SEOUL, South Korea (Reuters) — South Korea will push for the return of hundreds of elderly prisoners of war held in North Korea for up to half a century, local media reported on Monday.
Seoul is already set to return 62 former North Korean prisoners under a deal signed in late June by Red Cross officials from the two Koreas. North and South Korea are still technically at war after their 1950-53 conflict ended in a truce.
"The government agreed to send back the 62 unconverted Communist spies to Pyongyang partly because we wanted to quicken the return of the South Korean prisoners of war," the English-language Korea Times quoted Unification Minister Park Jae-kyu as saying.
The return of South Korean POWs in the North will be one of the major topics of South-North ministerial talks scheduled for August 29-31, the Korea Times reported in its early Tuesday edition.

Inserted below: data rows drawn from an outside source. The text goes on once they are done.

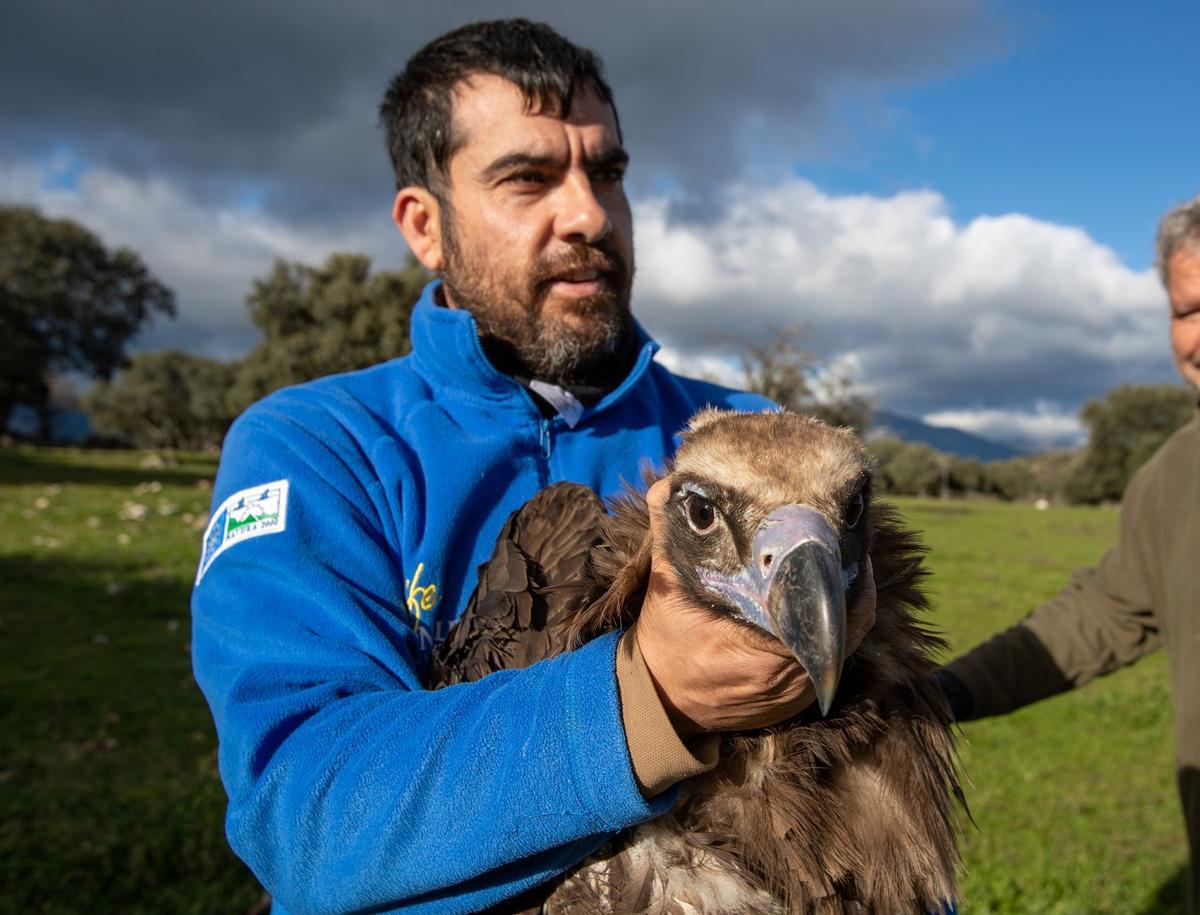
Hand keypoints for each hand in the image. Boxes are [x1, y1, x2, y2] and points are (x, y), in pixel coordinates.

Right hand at [633, 479, 876, 736]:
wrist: (661, 699)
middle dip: (848, 584)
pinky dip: (834, 630)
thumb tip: (667, 487)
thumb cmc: (665, 644)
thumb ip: (670, 537)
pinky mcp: (798, 698)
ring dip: (845, 606)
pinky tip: (828, 600)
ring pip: (843, 642)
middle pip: (845, 626)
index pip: (828, 616)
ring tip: (843, 565)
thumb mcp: (665, 589)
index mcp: (761, 653)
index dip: (846, 578)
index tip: (844, 542)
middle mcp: (788, 678)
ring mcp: (797, 692)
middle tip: (845, 544)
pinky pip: (832, 659)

According to a Defence Ministry report, there are 343 South Korean POWs still alive in the communist North.
The issue has drawn sharp criticism in the South because Seoul agreed to return the North Koreans without winning a similar promise from Pyongyang.
The agreement for repatriation followed the first-ever summit between leaders of the two countries in mid-June.
The summit also led to emotionally supercharged family reunions last week, with 100 families from each Korea meeting family members separated before and during the traumatic events of the Korean War.